Penn State graduates 78% of its players in 2008, tying it for 9th place among all colleges. In contrast FSU graduates 69% making it 24th. African American players who play for Penn state have a GSR of 77% as opposed to the 58% GSR for Blacks which is the National Average. So the liberal excuse that Penn State is discriminating against poor blacks in favor of white kids from privileged neighborhoods cannot be applied here. Joe Paterno in this regard was like the Nuns back in the day at the Catholic school I went to in South Carolina that had a student ratio of 50% non Catholic black children. They did not care who you were, they were equally tough to everybody to force students to learn. And God Bless them for it.
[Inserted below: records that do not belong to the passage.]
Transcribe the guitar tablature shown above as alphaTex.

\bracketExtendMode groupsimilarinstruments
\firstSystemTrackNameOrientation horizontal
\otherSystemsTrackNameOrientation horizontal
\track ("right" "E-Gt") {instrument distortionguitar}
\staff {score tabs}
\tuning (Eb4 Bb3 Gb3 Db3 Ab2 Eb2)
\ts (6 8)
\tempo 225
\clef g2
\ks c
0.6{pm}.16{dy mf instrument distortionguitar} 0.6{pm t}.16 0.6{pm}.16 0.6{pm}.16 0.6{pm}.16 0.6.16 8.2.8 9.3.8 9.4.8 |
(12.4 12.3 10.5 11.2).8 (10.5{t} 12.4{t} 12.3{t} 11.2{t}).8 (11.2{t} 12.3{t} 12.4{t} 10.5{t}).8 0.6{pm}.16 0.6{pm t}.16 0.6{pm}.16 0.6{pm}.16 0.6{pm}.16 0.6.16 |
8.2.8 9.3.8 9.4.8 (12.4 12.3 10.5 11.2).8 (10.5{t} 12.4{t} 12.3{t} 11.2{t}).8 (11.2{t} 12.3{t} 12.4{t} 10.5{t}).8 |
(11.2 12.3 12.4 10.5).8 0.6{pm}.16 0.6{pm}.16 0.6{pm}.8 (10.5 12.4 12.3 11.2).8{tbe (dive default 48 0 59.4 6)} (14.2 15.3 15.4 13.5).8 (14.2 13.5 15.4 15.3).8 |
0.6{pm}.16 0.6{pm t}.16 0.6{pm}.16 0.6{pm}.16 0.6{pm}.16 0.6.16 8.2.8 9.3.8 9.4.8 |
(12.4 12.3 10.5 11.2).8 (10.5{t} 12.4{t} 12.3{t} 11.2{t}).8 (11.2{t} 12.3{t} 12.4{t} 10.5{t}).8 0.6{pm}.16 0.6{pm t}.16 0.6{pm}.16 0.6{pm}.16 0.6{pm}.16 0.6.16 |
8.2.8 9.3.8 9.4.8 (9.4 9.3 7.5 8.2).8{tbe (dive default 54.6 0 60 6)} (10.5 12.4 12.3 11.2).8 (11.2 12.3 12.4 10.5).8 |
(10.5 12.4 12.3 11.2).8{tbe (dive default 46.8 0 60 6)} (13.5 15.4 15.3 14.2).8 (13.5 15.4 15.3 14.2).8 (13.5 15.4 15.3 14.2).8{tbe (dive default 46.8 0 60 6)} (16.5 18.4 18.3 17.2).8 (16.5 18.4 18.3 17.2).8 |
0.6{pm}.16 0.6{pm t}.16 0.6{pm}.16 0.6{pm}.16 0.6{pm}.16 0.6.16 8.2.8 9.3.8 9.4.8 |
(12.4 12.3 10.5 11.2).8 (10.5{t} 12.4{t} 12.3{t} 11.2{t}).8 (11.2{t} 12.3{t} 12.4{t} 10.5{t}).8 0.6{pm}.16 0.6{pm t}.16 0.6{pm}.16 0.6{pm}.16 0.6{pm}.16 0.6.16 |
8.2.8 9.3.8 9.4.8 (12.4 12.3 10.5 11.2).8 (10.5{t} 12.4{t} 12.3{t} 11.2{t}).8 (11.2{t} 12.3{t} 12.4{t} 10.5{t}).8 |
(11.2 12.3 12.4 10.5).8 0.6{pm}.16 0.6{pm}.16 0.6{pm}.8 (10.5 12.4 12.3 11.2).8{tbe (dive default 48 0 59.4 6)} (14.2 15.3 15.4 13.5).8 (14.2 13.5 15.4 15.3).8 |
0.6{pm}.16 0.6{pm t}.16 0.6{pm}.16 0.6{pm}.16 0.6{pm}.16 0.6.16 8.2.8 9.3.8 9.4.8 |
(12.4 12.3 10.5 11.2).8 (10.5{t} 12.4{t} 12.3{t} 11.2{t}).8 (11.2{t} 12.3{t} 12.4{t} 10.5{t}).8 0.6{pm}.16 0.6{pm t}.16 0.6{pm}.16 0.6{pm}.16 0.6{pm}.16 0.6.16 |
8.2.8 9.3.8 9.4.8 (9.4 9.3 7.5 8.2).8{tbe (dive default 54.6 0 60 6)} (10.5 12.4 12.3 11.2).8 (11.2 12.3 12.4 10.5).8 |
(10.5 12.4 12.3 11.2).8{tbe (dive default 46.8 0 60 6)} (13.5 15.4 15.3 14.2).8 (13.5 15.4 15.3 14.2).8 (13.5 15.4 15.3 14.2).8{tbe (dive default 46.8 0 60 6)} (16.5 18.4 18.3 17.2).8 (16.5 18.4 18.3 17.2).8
But of even more significance are the Academic Progress Rates which the NCAA utilizes to measure not only simply gaining a diploma but how well the student athletes are performing. Penn State had an APR for Football Players in 2008 of 976 ranking the school in the 80th to 90th percentiles among football and 60th to 70th among all sports. FSU had an APR in 2008 of 932 which was in the 40th to 50th percentile among the sport of Football and 10 to 20th among all sports.

So in conclusion Ray McNulty states that academics and football are a joke yet Jopa manages to not only see that the athletes pass they excel. Bobby Bowden states Joe would not win this way and the FSU President states Bowden had no idea that one third of his team were cheats. Even if we accept that statement at face value it misses the point. The point is that Jopa would never be in that situation because as head coach he takes care to know what the academic progress of his athletes are and ensures that they work so as to not need to cheat. It is for this reason that I think Joe Paterno has earned the title of “the Patron Saint of Football”.

But fear not there is hope for Bobby Bowden. He is speculating as to what Joe Paterno thinks on these subjects and is trying to decipher his actions in the situation. In this regard he is asking the correct question, WWJD.

What Would Jopa Do?

As for ole Indy I feel that even if Joe Paterno were to be second to Bobby Bowden in total number of wins but by less than the 14 games in question that this might be in the end a better metaphor for his career than to win outright. It would tell the story that Joe Paterno’s dedication to the education of his student’s was such that it cost him this title. In this way it would show what Joe Paterno’s priorities actually were; Education First, then Football.

Now those priorities are a down home kind of wisdom that Jed Clampett would certainly approve.